Aryl Hydrocarbon Receptor-Mediated impairment of chondrogenesis and fracture healing by cigarette smoke and benzo(a)pyrene

Author(s)

Kung, MH; Yukata, K; O'Keefe, RJ; Zuscik, MJ

Year

2012

Is Peer Reviewed?

Yes

Journal

Journal of Cellular Physiology
ISSN: 0021-9541
EISSN: 1097-4652

Volume

227

Issue

Page Numbers

1062-1070

Language

English

PMID

21567390

DOI

10.1002/jcp.22819

Web of Science Id

WOS:000298484800019

Abstract

The clinical literature strongly suggests that bone healing in cigarette smokers is impaired. Since cigarette smoke (CS) contains numerous polycyclic aromatic hydrocarbons (PAHs), and since dioxins impair bone formation in vivo via the Aryl Hydrocarbon Receptor (AHR), we investigated the impact of PAH/AHR signaling on chondrogenesis and on healing in a mouse tibial fracture model. We established that CS activates AHR signaling in fractures by up-regulating the AHR target gene cytochrome p4501A1 (Cyp1A1).

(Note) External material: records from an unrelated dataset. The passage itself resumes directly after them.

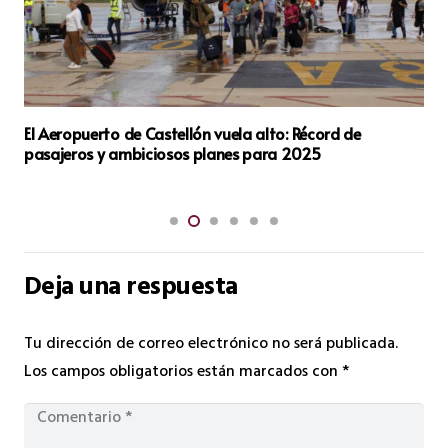
l Aeropuerto de Castellón vuela alto: Récord de
La Gu
asajeros y ambiciosos planes para 2025
dos m
provi
Deja una respuesta
Tu dirección de correo electrónico no será publicada.
Los campos obligatorios están marcados con
*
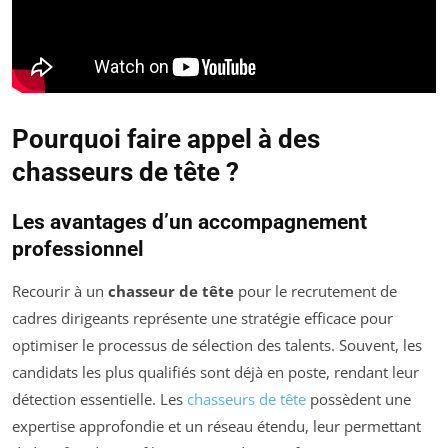
Pourquoi faire appel à des
chasseurs de tête ?
Les avantages d’un accompagnement
professionnel
Recourir à un
chasseur de tête
pour le recrutement de
cadres dirigeants représente une stratégie efficace pour
optimiser le processus de sélection des talents. Souvent, les
candidats les plus qualifiés sont déjà en poste, rendant leur
détection essentielle. Les
chasseurs de tête
possèdent une
expertise approfondie et un réseau étendu, leur permettant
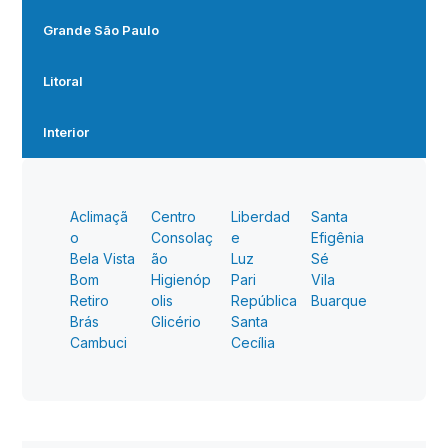
Grande São Paulo
Litoral
Interior
Aclimaçã
Centro
Liberdad
Santa
o
Consolaç
e
Efigênia
Bela Vista
ão
Luz
Sé
Bom
Higienóp
Pari
Vila
Retiro
olis
República
Buarque
Brás
Glicério
Santa
Cambuci
Cecília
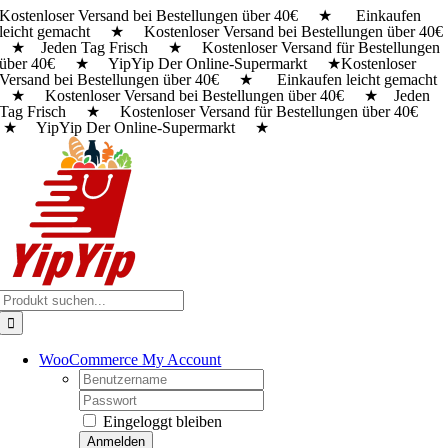
Kostenloser Versand bei Bestellungen über 40€ ★ Einkaufen
Zum
leicht gemacht ★ Kostenloser Versand bei Bestellungen über 40€
Inhalt
★ Jeden Tag Frisch ★ Kostenloser Versand für Bestellungen
springen
über 40€ ★ YipYip Der Online-Supermarkt ★
Kostenloser
Versand bei Bestellungen über 40€ ★ Einkaufen leicht gemacht
★ Kostenloser Versand bei Bestellungen über 40€ ★ Jeden
Tag Frisch ★ Kostenloser Versand für Bestellungen über 40€
★ YipYip Der Online-Supermarkt ★
Suche
nach:
WooCommerce My Account
Username:
Password:
Eingeloggt bleiben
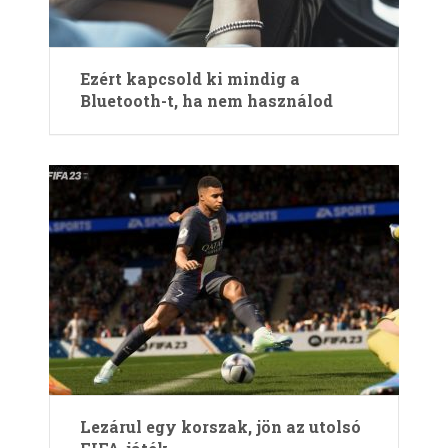
Ezért kapcsold ki mindig a
Bluetooth-t, ha nem használod
Lezárul egy korszak, jön az utolsó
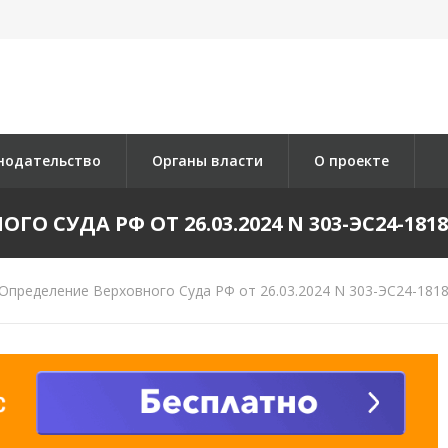
нодательство
Органы власти
О проекте
О СУДА РФ ОТ 26.03.2024 N 303-ЭС24-1818 
Определение Верховного Суда РФ от 26.03.2024 N 303-ЭС24-1818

For in vitro studies, we employed the mouse limb bud micromass chondrogenesis model. After confirming that chondrocytes express AHR during differentiation, we treated cells with a prototypical PAH found in CS, benzo(α)pyrene (BaP), or cigarette smoke extract (CSE). Both BaP and CSE both strongly inhibited chondrogenesis in mesenchymal cells generated from E11 limb buds, with BaP also accelerating chondrocyte hypertrophy in cultures generated from E12 limb buds. Detection of DNA adducts in the BaP-treated cultures suggests that the distinct phenotypic effects of BaP may be due to the formation of reactive metabolites. Blockade of AHR signaling with the AHR antagonist MNF reverses the effects of BaP, but not CSE, suggesting that CSE inhibition of chondrogenesis is AHR-independent. Correlating with these results, tibial fracture calluses from BaP-treated mice were smaller and contained less mineralized tissue than vehicle controls. Overall, BaP is identified as a potent inhibitor of chondrogenesis in vitro with correlated effects on fracture healing similar to those of CS itself, suggesting a basis for PAHs as key compounds in the influence of CS on fracture repair. J. Cell. Physiol. © 2011 Wiley-Liss, Inc.